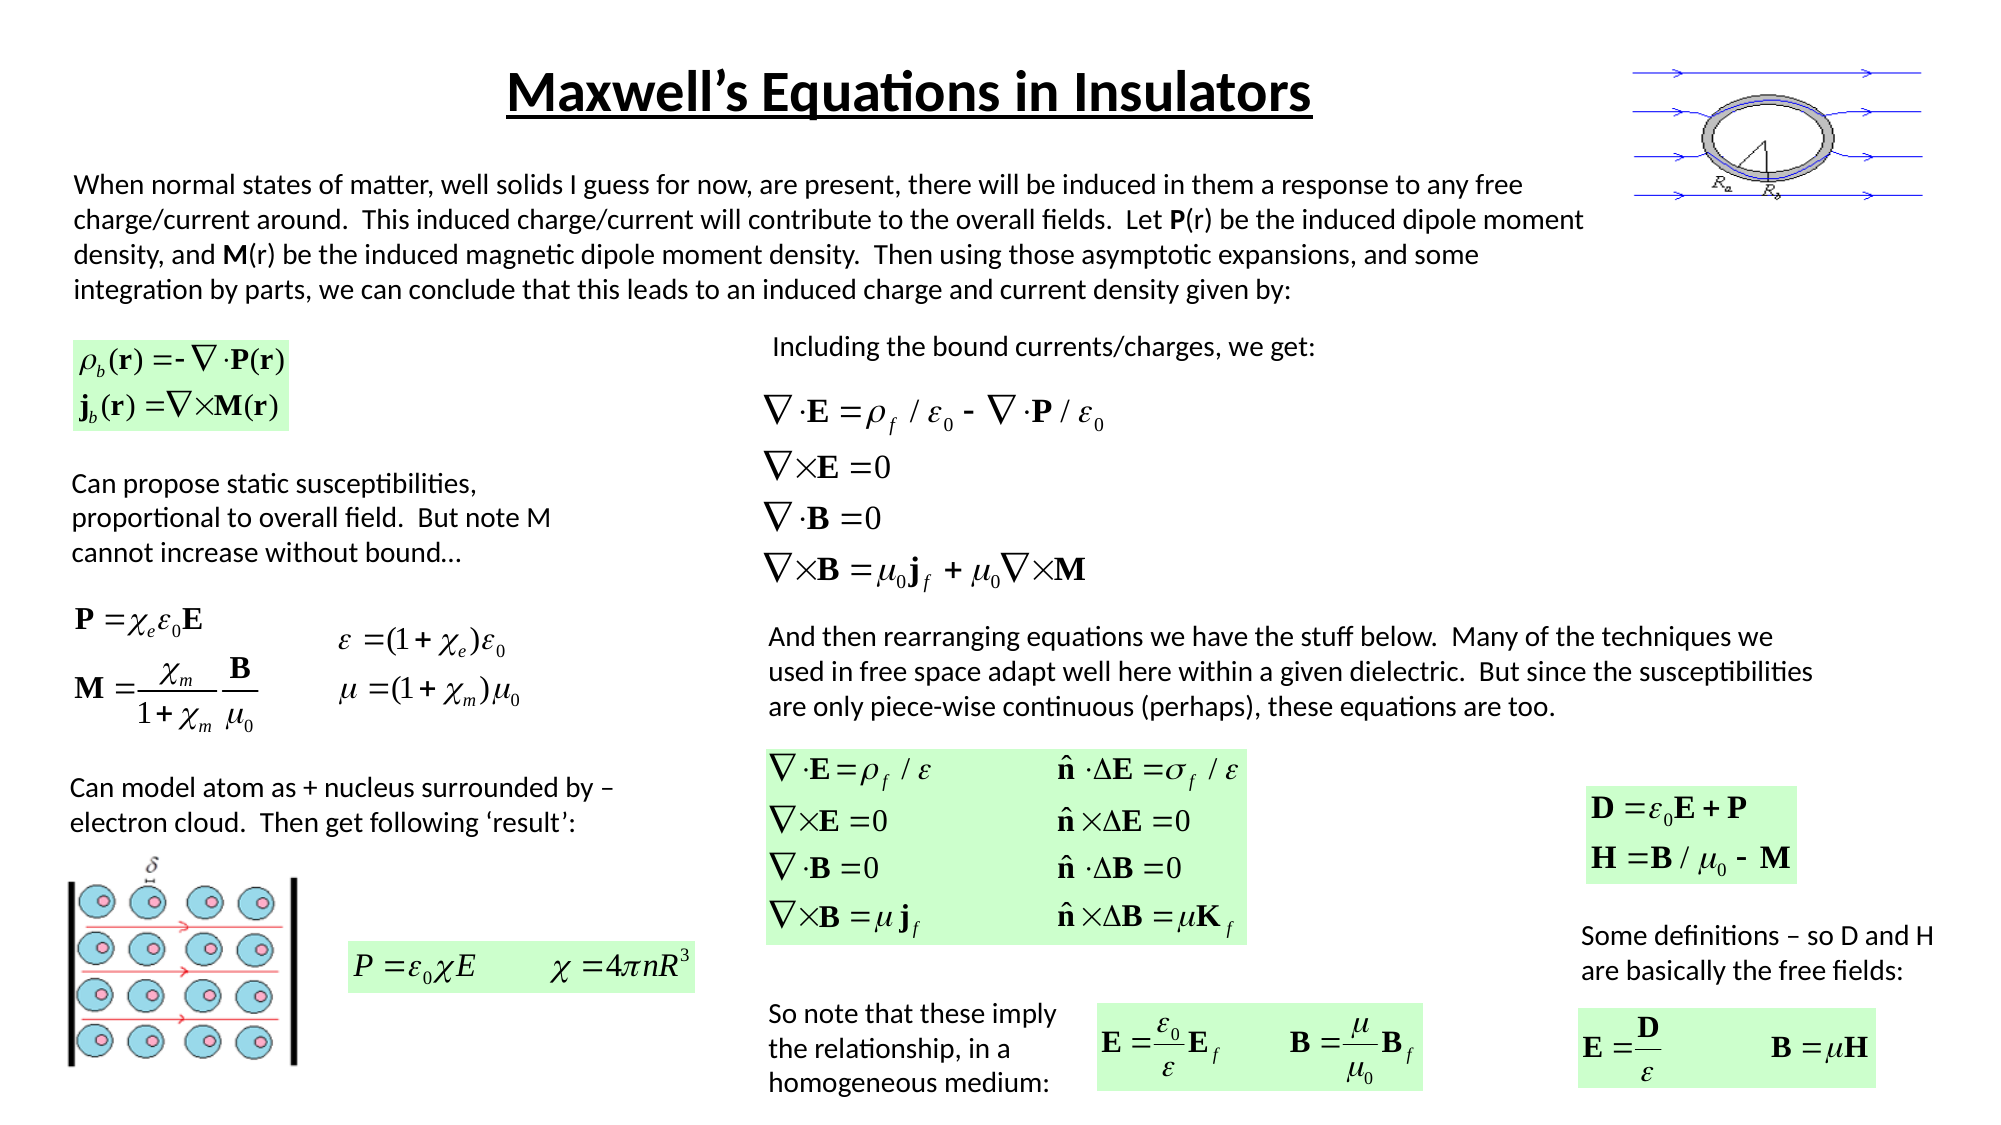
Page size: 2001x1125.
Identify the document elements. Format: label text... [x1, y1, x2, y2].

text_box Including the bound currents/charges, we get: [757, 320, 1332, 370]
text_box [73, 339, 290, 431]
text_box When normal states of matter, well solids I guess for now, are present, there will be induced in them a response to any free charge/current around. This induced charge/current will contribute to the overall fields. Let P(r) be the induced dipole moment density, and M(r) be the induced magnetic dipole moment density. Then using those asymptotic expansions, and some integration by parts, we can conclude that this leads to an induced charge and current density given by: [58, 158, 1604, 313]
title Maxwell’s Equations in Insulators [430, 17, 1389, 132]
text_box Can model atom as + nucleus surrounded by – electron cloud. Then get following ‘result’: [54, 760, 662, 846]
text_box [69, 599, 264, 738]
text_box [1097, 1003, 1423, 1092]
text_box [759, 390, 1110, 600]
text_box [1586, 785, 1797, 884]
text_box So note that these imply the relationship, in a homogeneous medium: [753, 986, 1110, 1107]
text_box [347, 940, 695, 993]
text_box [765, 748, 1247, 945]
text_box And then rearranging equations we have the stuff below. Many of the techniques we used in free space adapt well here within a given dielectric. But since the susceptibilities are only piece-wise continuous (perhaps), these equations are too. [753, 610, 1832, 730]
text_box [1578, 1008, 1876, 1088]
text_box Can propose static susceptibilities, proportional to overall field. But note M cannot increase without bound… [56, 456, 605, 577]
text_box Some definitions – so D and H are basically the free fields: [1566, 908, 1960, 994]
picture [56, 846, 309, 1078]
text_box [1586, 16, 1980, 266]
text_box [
........
** Task **
Write out all the records again, exactly, minus any pictures.

** Expected answer **
Page size: 2001x1125.
Identify the document elements. Format: label text... [x1, y1, x2, y2].

text_box Including the bound currents/charges, we get: [757, 320, 1332, 370]
text_box [73, 339, 290, 431]
text_box When normal states of matter, well solids I guess for now, are present, there will be induced in them a response to any free charge/current around. This induced charge/current will contribute to the overall fields. Let P(r) be the induced dipole moment density, and M(r) be the induced magnetic dipole moment density. Then using those asymptotic expansions, and some integration by parts, we can conclude that this leads to an induced charge and current density given by: [58, 158, 1604, 313]
title Maxwell’s Equations in Insulators [430, 17, 1389, 132]
text_box Can model atom as + nucleus surrounded by – electron cloud. Then get following ‘result’: [54, 760, 662, 846]
text_box [69, 599, 264, 738]
text_box [1097, 1003, 1423, 1092]
text_box [759, 390, 1110, 600]
text_box [1586, 785, 1797, 884]
text_box So note that these imply the relationship, in a homogeneous medium: [753, 986, 1110, 1107]
text_box [347, 940, 695, 993]
text_box [765, 748, 1247, 945]
text_box And then rearranging equations we have the stuff below. Many of the techniques we used in free space adapt well here within a given dielectric. But since the susceptibilities are only piece-wise continuous (perhaps), these equations are too. [753, 610, 1832, 730]
text_box [1578, 1008, 1876, 1088]
text_box Can propose static susceptibilities, proportional to overall field. But note M cannot increase without bound… [56, 456, 605, 577]
text_box Some definitions – so D and H are basically the free fields: [1566, 908, 1960, 994]
picture [56, 846, 309, 1078]
text_box [1586, 16, 1980, 266]
text_box [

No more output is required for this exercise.